Со своим лицом

               
Кипарис пирамидальный за окном и тополь с ним,
чуть правей каштан с платаном, слизней на стене слюда;
весь магизм любимой Ялты до конца необъясним,
что-то чеховское явно в нём присутствует всегда.

Сладким запахом глициний май веранду захлестнул,
соль на раны я не сыплю, но и зря не лью елей:
раньше, шторм когда случался, слышал я прибоя гул,
раньше мне вольней дышалось, раньше было веселей.

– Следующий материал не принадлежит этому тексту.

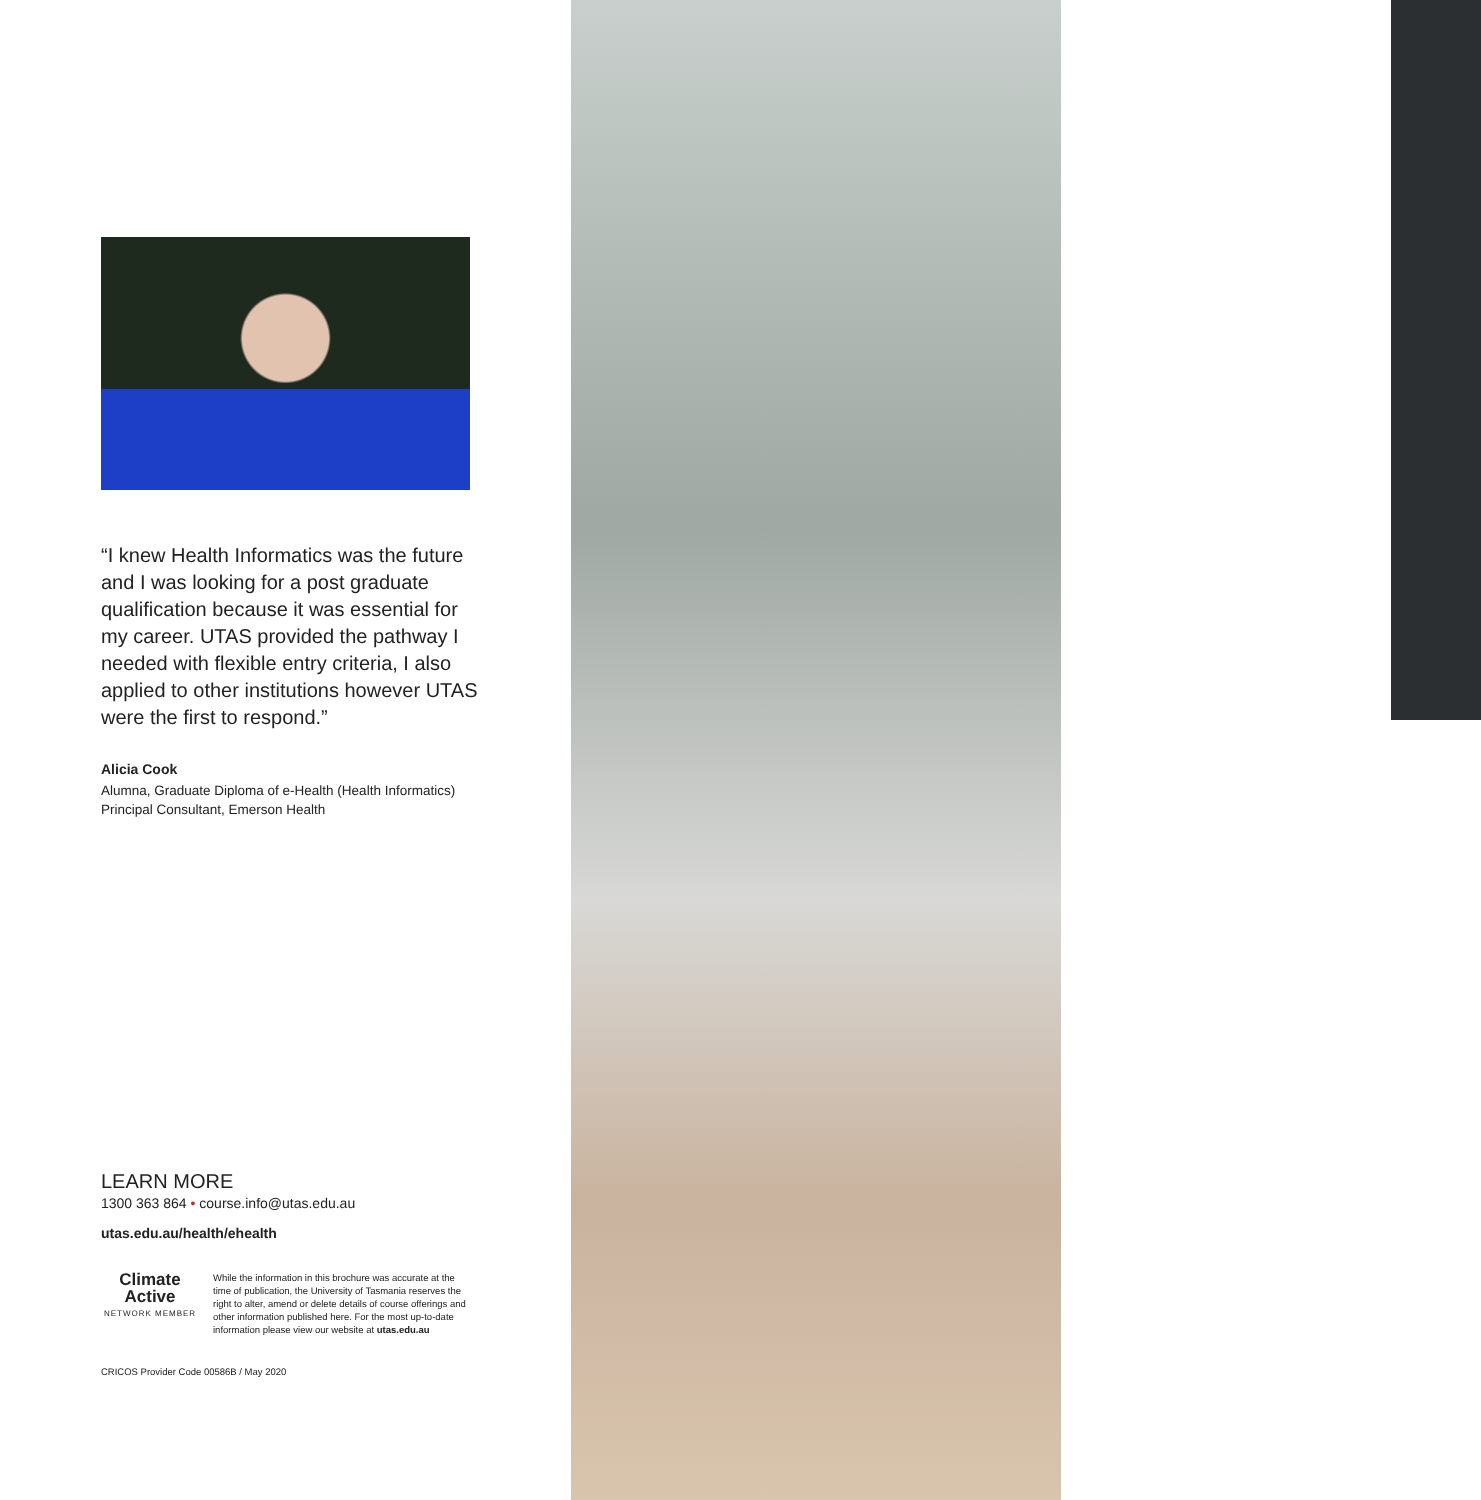“I knew Health Informatics was the future and I was looking for a post graduate qualification because it was essential for my career. UTAS provided the pathway I needed with flexible entry criteria, I also applied to other institutions however UTAS were the first to respond.”
Alicia Cook
Alumna, Graduate Diploma of e-Health (Health Informatics)
Principal Consultant, Emerson Health
LEARN MORE
1300 363 864 • course.info@utas.edu.au
utas.edu.au/health/ehealth
Climate
Active
NETWORK MEMBER
While the information in this brochure was accurate at the time of publication, the University of Tasmania reserves the right to alter, amend or delete details of course offerings and other information published here. For the most up-to-date information please view our website at utas.edu.au
CRICOS Provider Code 00586B / May 2020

Слева выросла высотка, – для неё сгубили сквер;
очертанья гор знакомых не увидеть нам уже;
всё-таки прогресс для Ялты – это некий изувер,
губит он святое что-то в окоёме и в душе.

И уже не видно моря сквозь сплетение ветвей,
и уже звезды любимой не мерцает уголёк,
допускаю, что кому-то мил Париж или Бродвей,
я не стану с ними спорить, я от этого далёк.

Со своим лицом быть должен каждый город, коль любим,
неужели так уж трудно эту истину понять:
в плоть мою и кровь с рожденья безраздельно входит Крым,
и нельзя меня от Крыма безболезненно отнять.

Но сменило время вехи, эра с эрой разошлись,
нувориши  дерибанят  Крым, что кучу пятаков
серебрится так парчово слизняков на стенке слизь,
но парчою там не пахнет, нет её у слизняков.

Я не верю тем, кто любит всё на свете (мир и всех!),
кто кричит об этом громко, так, что впору заикать.
Я люблю друзей, мой город, маму, папу, – мне утех,
коль по совести, не надо за границею искать.

Помотался я по свету, покружил и тут, и там,
то я плыл против теченья, то несла меня струя,
но всегда тянуло сердце к полюбившимся местам,
но всегда душа тянулась в город, где родился я.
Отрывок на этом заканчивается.